Axis Mutual Fund launched its first scheme in October 2009. Since then Axis Mutual Fund has see robust grown. The company attributes their success to their 3 founding principles - Long term wealth creation, outside in (customer) view and long term relationship. Axis MF aims to provide quality financial and investment solutions which help customers feel financially secure and confident of a brighter and prosperous future.
Replying to Sarika Kodag of IIFL, R. Sivakumar says, “The global environment is faced with the challenges of Brexit, China devaluation and European banking stress.”
Share your views on the debt capital market in India and your assessment for the year 2016-17?
With RBI having already delivered 150 bps of rate cuts, we believe we are close to the end of the rate cycle. The focus of the central bank has also shifted to provision of liquidity to ensure transmission of rates. The yield curve shows a large positive slope relative to the flat curve that existed 1 year ago. This steepness is presenting an opportunity in the 3-5 year corporate bond segment. While further policy rate cuts are likely limited, better transmission and changed liquidity stance, should lead to lower market rates over the next 12 months.
Comment on the current market situation and how Brexit will influence the Indian market going forward?
The global environment is faced with the challenges of Brexit, China devaluation and European banking stress. In this environment, we expect commodity prices to remain in check which will help keeping a lid on inflation. We do not believe FPI outflows to be a key risk for Indian bonds as the ownership by foreign investors is small. To the extent that global events have an impact, we expect this to be temporary and the markets will eventually react to domestic macro.
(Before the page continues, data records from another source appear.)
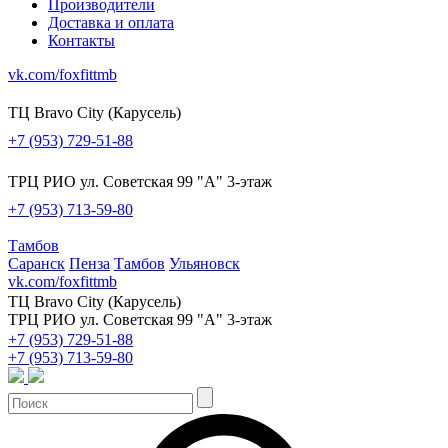
Производители
Доставка и оплата
Контакты
vk.com/foxfittmb
ТЦ Bravo City (Карусель)
+7 (953) 729-51-88
ТРЦ РИО ул. Советская 99 "А" 3-этаж
+7 (953) 713-59-80
Тамбов
Саранск
Пенза
Тамбов
Ульяновск
vk.com/foxfittmb
ТЦ Bravo City (Карусель)
ТРЦ РИО ул. Советская 99 "А" 3-этаж
+7 (953) 729-51-88
+7 (953) 713-59-80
What is your outlook on interest rates? How will they affect returns of debt funds over the next one year?
The key development with respect to rates in India has been the amendment to the RBI Act mandating CPI inflation as the key indicator for RBI. Thus, we believe that the Reserve Bank will maintain policy with a view to keeping inflation in the range of 4% +/- 2%. In practice, as inflation remains above 5%, the space available for rate cuts is reducing. We believe that RBI may yet be able to deliver 25-50 bps rate cuts in the current environment. The RBI has therefore shifted away from rate cuts to focusing on transmission of rates through addition of liquidity to the markets. This liquidity addition is expected to benefit the short end of the yield curve. Thus we believe that short term bonds and money market instruments are best placed to take advantage of RBI actions.
Which segment of the debt market looks attractive with a twelve-month horizon?
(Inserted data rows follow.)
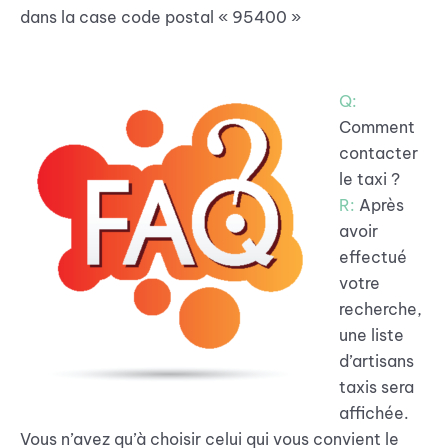
dans la case code postal « 95400 »
Q:
Comment
contacter
le taxi ?
R:
Après
avoir
effectué
votre
recherche,
une liste
d’artisans
taxis sera
affichée.
Vous n’avez qu’à choisir celui qui vous convient le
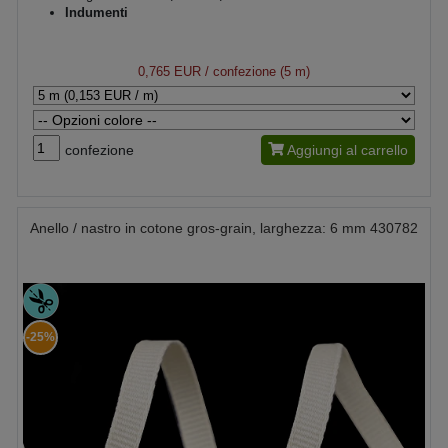
Indumenti
0,765 EUR
/ confezione (5 m)
confezione
Aggiungi al carrello
Anello / nastro in cotone gros-grain, larghezza: 6 mm 430782
-25%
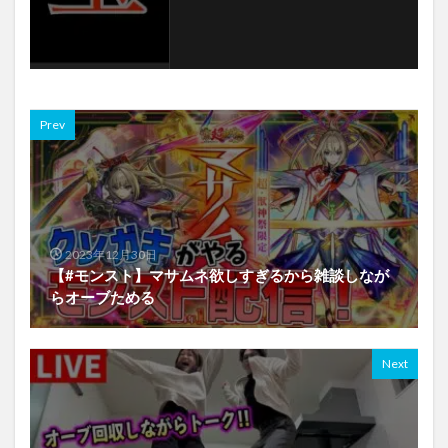
Prev
2023年12月30日
【#モンスト】マサムネ欲しすぎるから雑談しなが
らオーブためる
Next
As mentioned earlier, the steepness in the yield curve is presenting an opportunity in the 3-5 year corporate bond segment.
According to you, what should be asset allocation when it comes to debt funds? What kind of a combination do you keep in your debt portfolio?
Asset allocation has to be decided by each investor based on their risk profile and investment objectives. Having said that, debt funds should form a core part of most asset allocation portfolios. Depending on investor objectives, investors can select between short term funds, income funds and dynamic bond funds.
What is your strategy for both short-term and long-term bond funds?
With the RBI having already delivered 150 bps of rate cuts, we believe we are close to the end of the rate cycle. The focus of the central bank has also shifted to provision of liquidity to ensure transmission of rates. In this environment, we expect the money and short term curve to outperform relative to long bonds. As such, we have been reducing the duration in our fixed income schemes. At the same time, we are maintaining high credit quality across our portfolios. The economic cycle is showing early signs of recovery, but the financials of some companies remain weak - especially in stressed sectors such as steel or real estate.
What risk mitigation strategies have you adopted to shield your portfolio?
The key risks when it comes to fixed income are volatility, credit and liquidity. Volatility can be contained by keeping a strict watch on portfolio duration. Credit risk is not well understood and lower rated bonds appear to be less risky as they are infrequently traded (hence they appear to be less volatile). At Axis Mutual Fund, we are very watchful about credit risk - firstly by maintaining a high proportion towards high quality assets (including government bonds and money market instruments) and secondly by ensuring adequate diversification in the non-AAA names. Liquidity in Indian markets is correlated with credit risk. That is to say high quality bonds are also typically the most liquid. By maintaining a high allocation towards government securities, money market instruments and AAA rated bonds, we ensure liquidity of the portfolio.
Among the various debt funds of different tenures, which ones are more popular with retail investors?
Debt funds are still not so well entrenched with retail investors. Informed investors or those investors that work with financial advisors typically make allocations to debt funds. Over the last few years, we have seen investor preference shifting from close-ended FMPs to open-ended products - especially in the short term space.
What is your advice to retail investors on investing in debt funds?
Investors should understand the risk-reward relationship when investing in any fund. Investors with the ability to take short term volatility and having a longer holding period should consider dynamic/income funds. While those seeking low volatility should consider ultra-short or short term funds. It is also tempting to invest in funds having the highest yields in their portfolios. But just as corporate FDs offer higher yields than bank FDs because of the higher credit risk, funds having higher yields also tend to have higher credit exposures. This should be kept in mind while choosing allocation across low and high risk products.